Even BPA free, how safe is this bottle.

Did you know…

BPA is also found in the linings of most tin cans and aluminium cans, sometimes you can see it, but often it is transparent.  It stops food or liquid coming into contact with and being tainted by the metal container.

What can you do to cut down your exposure to oestrogenic activity?

Simply put, all plastics leach chemicals, even more so when subjected to everyday processes like microwaving, dishwashing and storing. It would be a long and testing process to eliminate plastic from our lives totally, but a few changes could dramatically cut the amount of chemicals we are ingesting.  The alternatives are also more environmentally friendly and sustainable.

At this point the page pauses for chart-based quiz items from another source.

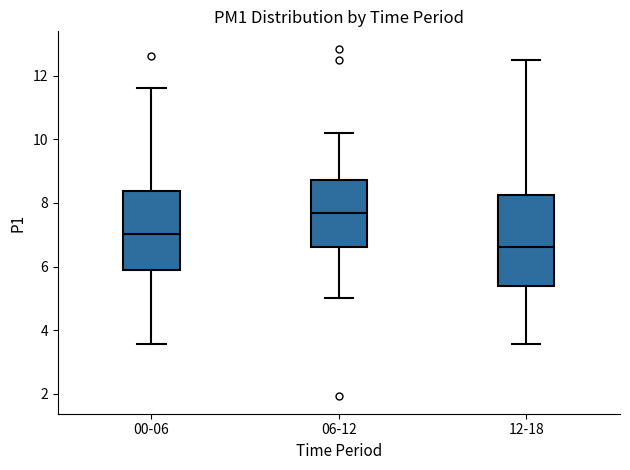

Reading left to right, transcribe this box plot: for each box, give where its median line is, the range the box spans, and where its two whiskers end, as read against the y-axis. The values are not printed on the chart, so give them approximately, as read against the axis.

00-06: median 7.0, box 5.8 to 8.4, whiskers 3.6 to 11.6
06-12: median 7.6, box 6.6 to 8.8, whiskers 5.0 to 10.2
12-18: median 6.6, box 5.4 to 8.2, whiskers 3.6 to 12.6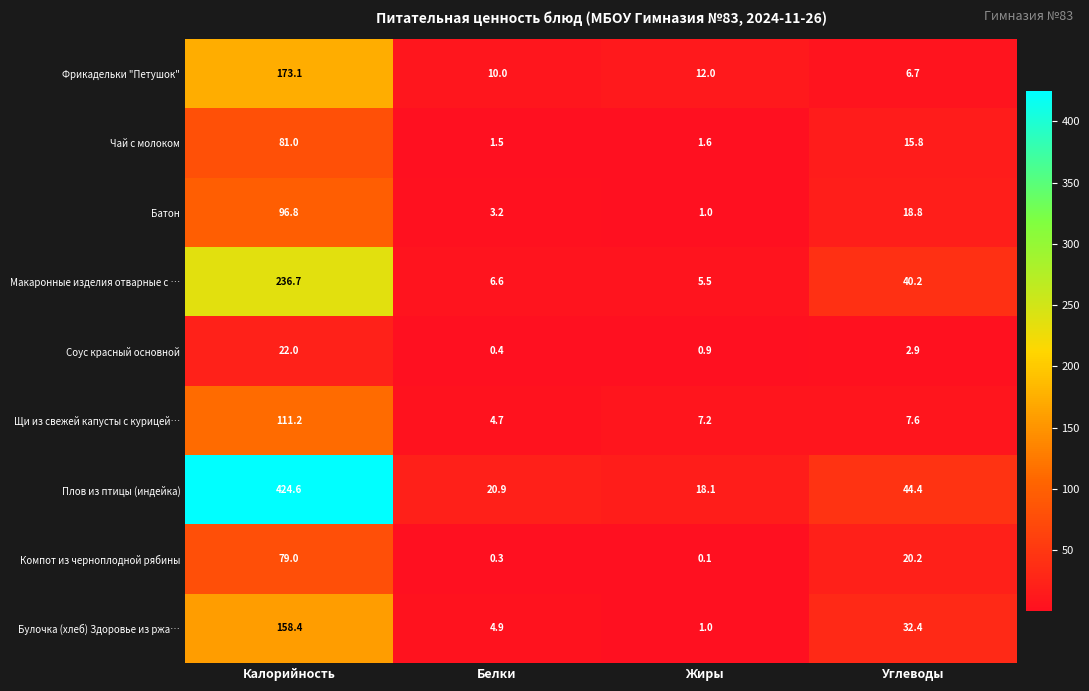

What is the maximum value for Щи из свежей капусты с курицей…?

111.2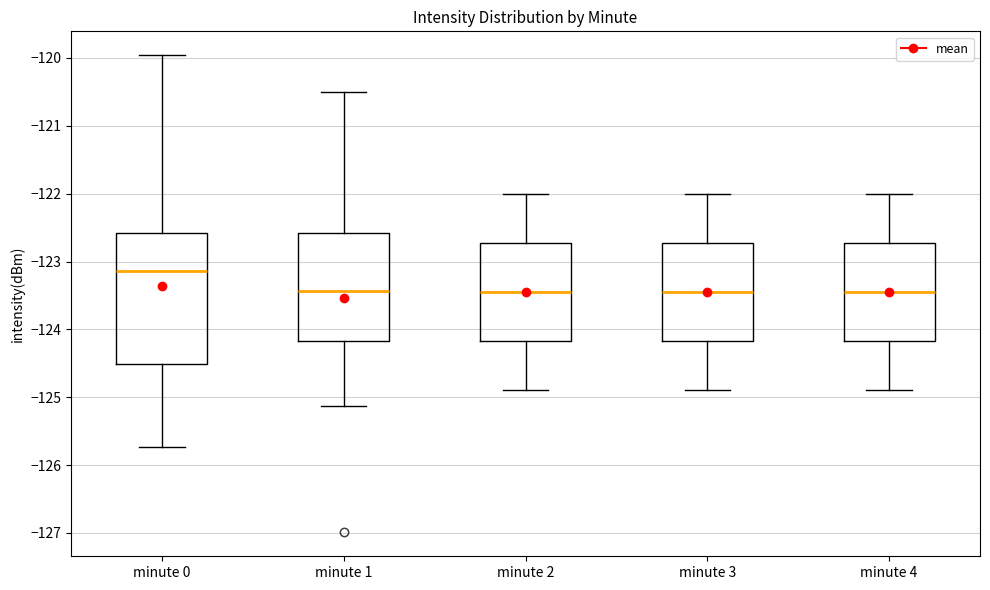

Which box's median line is the highest?

minute 0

  • Only use bottles for their intended purpose.  Do not reuse water bottles, leave water in them for long periods of time or leave in hot places.
  • Never microwave anything in plastic, heat speeds up the process of leaching. Use microwave safe glass or ceramics.
  • Allow food or drinks to cool before storing in plastic containers or cups if you must use them.
  • Avoid wrapping foods in cling film, often made from PVC these can release pthalates into your food.
  • Better yet, try stainless steel baby bottles, sippy cups, and sports bottles.  Even glass bottles can be a suitable alternative.
  • Eat fresh, keep tinned, canned and plastic packaged products to a minimum wherever possible.
  • Try letting baby gnaw on wooden or fabric toys and get rid of pacifiers and plastic teether toys (easier said than done, try my baby biscotti recipe for sore gums)

I have a little way to go to be as plastic free as I would like to be, but I am getting there.  Good luck on your journey!